What are you listening to?
I’m not talking about what you can hear at the moment, though if I pause the light tapping of my fingers on the keyboard for a moment, I can hear a number of things: a far-off mower, Frank opening the back door, a plane’s distant rumble, the furnace–which was not running all this frigid morning, but hoorah for “essential services!” is now fixed–kicks on. I’ll be hearing the warm air blowing through the vents soon. Yup. There’s more to hear in any moment than we can pay attention to at once, our brain effectively shutting out what it deems non-essential in any given situation.
What I am talking about is not just the act of listening, of intentionally paying attention to the ambient sounds that surround us, but instead the choice to listen to a specific source of sound. Like Elton John, above. He’s clearly chosen to listen to something in those headphones, and that’s all he appears to be doing. He’s not also reading a book. He’s not looking at his phone that hasn’t been invented yet. He’s not knitting. Not clipping his nails, eating lunch, or any of the other things we typically do while wearing earbuds. He’s tuning in.
What are you tuning in to? Too much news? Your favorite outlet running nonstop in the background forming a sort of soundtrack for the day?
Listening can be a useful practice during these days of isolation and alarming local, national, and global developments. It can be something to do vs. not to do. How much easier and possibly more rewarding is it to choose to listen to something than it is to be told not to pay attention to something that’s already hard to turn our attention from? Listening can offer a way to fill not only time, if you have it, but also to fill, even quiet the mind.
Start with this article in the Los Angeles Times that discusses the joys of this kind of attentive listening to music, probably music you’ve collected yourself, devoting some chunk of time in which you simply listen to it. Deep listening, they call it, and offer some inspiration to get you started, from the Staten Island rapper Ghostface Killah to Miles Davis. It could be a perfect time to revisit your old albums, tapes, or CD’s allowing yourself to be transported to another mental time and place.
Cellist Yo-Yo Ma offers Songs of Comfort just for the moment including this piece, Going Home, by Dvorak.

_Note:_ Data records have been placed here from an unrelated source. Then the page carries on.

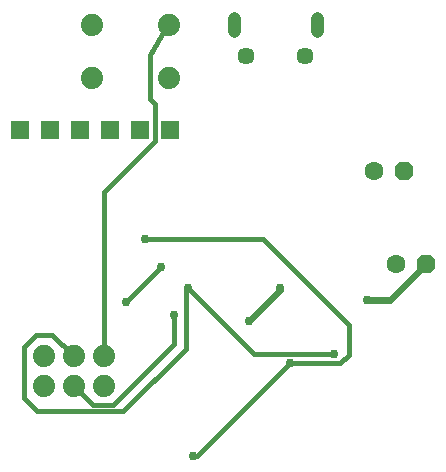
<source format=gbr>
G04 EAGLE Gerber RS-274X export*
G75*
%MOMM*%
%FSLAX34Y34*%
%LPD*%
%INBottom Copper*%
%IPPOS*%
%AMOC8*
5,1,8,0,0,1.08239X$1,22.5*%
G01*
%ADD10C,1.879600*%
%ADD11R,1.530000X1.530000*%
%ADD12C,1.450000*%
%ADD13C,1.108000*%
%ADD14P,1.732040X8X22.500000*%
%ADD15C,1.600200*%
%ADD16C,0.756400*%
%ADD17C,0.609600*%
%ADD18C,0.381000*%


D10*
X98340Y137840D03*
X98340Y112440D03*
X123740Y137840D03*
X123740Y112440D03*
X149140Y137840D03*
X149140Y112440D03*
X204212Y373444D03*
X139188Y373444D03*
X204212Y418656D03*
X139188Y418656D03*
D11*
X204600Y329400D03*
X179200Y329400D03*
X153800Y329400D03*
X128400Y329400D03*
X103000Y329400D03*
X77600Y329400D03*
D12*
X319300Y392100D03*
X269300Y392100D03*
D13*
X329300Y413560D02*
X329300Y424640D01*
X259300Y424640D02*
X259300Y413560D01*
D14*
X403200Y294500D03*
D15*
X377800Y294500D03*
D14*
X421400Y216500D03*
D15*
X396000Y216500D03*
D16*
X272000Y168000D03*
X298000Y196000D03*
D17*
X298000Y194000D02*
X272000Y168000D01*
X298000Y194000D02*
X298000Y196000D01*
D16*
X372000Y186000D03*
D17*
X390900Y186000D01*
X421400Y216500D01*
D18*
X220027Y196024D02*
X220027Y196019D01*
X218026Y144018D02*
X165353Y91345D01*
X92679Y91345D01*
X81344Y102680D01*
X81344Y146018D01*
X91345Y156019D01*
X105347Y156019D01*
X122682Y138684D01*
X123740Y137840D01*
D16*
X220027Y196024D03*
X344043Y140018D03*
D18*
X276028Y140018D02*
X220027Y196019D01*
X276028Y140018D02*
X344043Y140018D01*
X218026Y144018D02*
X218026Y194023D01*
X220027Y196024D01*
X197358Y213360D02*
X168021Y184023D01*
D16*
X168021Y184023D03*
X197358Y213360D03*
D18*
X124443Y112254D02*
X140018Y96679D01*
X156686Y96679D01*
X208026Y148019D01*
X208026Y172687D01*
X124443Y112254D02*
X123740Y112440D01*
D16*
X208026Y172687D03*
D18*
X306705Y132017D02*
X228028Y53340D01*
X224028Y53340D01*
X184023Y237363D02*
X283366Y237363D01*
X356044Y164685D01*
X356044Y139351D01*
X348710Y132017D01*
X306705Y132017D01*
D16*
X224028Y53340D03*
X306705Y132017D03*
X184023Y237363D03*
D18*
X149352Y277368D02*
X149352Y138684D01*
X149352Y277368D02*
X192024Y320040D01*
X149352Y138684D02*
X149140Y137840D01*
X200719Y415163D02*
X204212Y418656D01*
X200719Y415163D02*
X188000Y393359D01*
X192024Y351976D02*
X192024Y320040D01*
X188000Y356000D02*
X188000Y393359D01*
X188000Y356000D02*
X192024Y351976D01*
M02*

</source>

If you watch the Newshour segment, you’ll be able to find out how to connect with the project. Even listening, closing your eyes and listening, to a single piece of music can break what can be at times like ours the prison of unchecked thoughts.
What else is there to listen to? Go outside. Leave your phone. Take a pen and paper and resolve to write down everything you can hear in 5 minutes, in 15 minutes. Put your timer on. If your attention drifts, just write the next sound. Nothing earth-shattering this list, but 15 minutes of focus, relaxation, maybe peace.
Listening to your own breath in a similar fashion is the starting point for meditation. Maybe that’s a good practice to begin.
There are ways to listen less to the darker news, to panic, to fear, to helplessness. The easiest is to choose to really listen to something else. Maybe a post-it note on the bathroom mirror can help: What are you listening to? Try to be in charge of your playlist.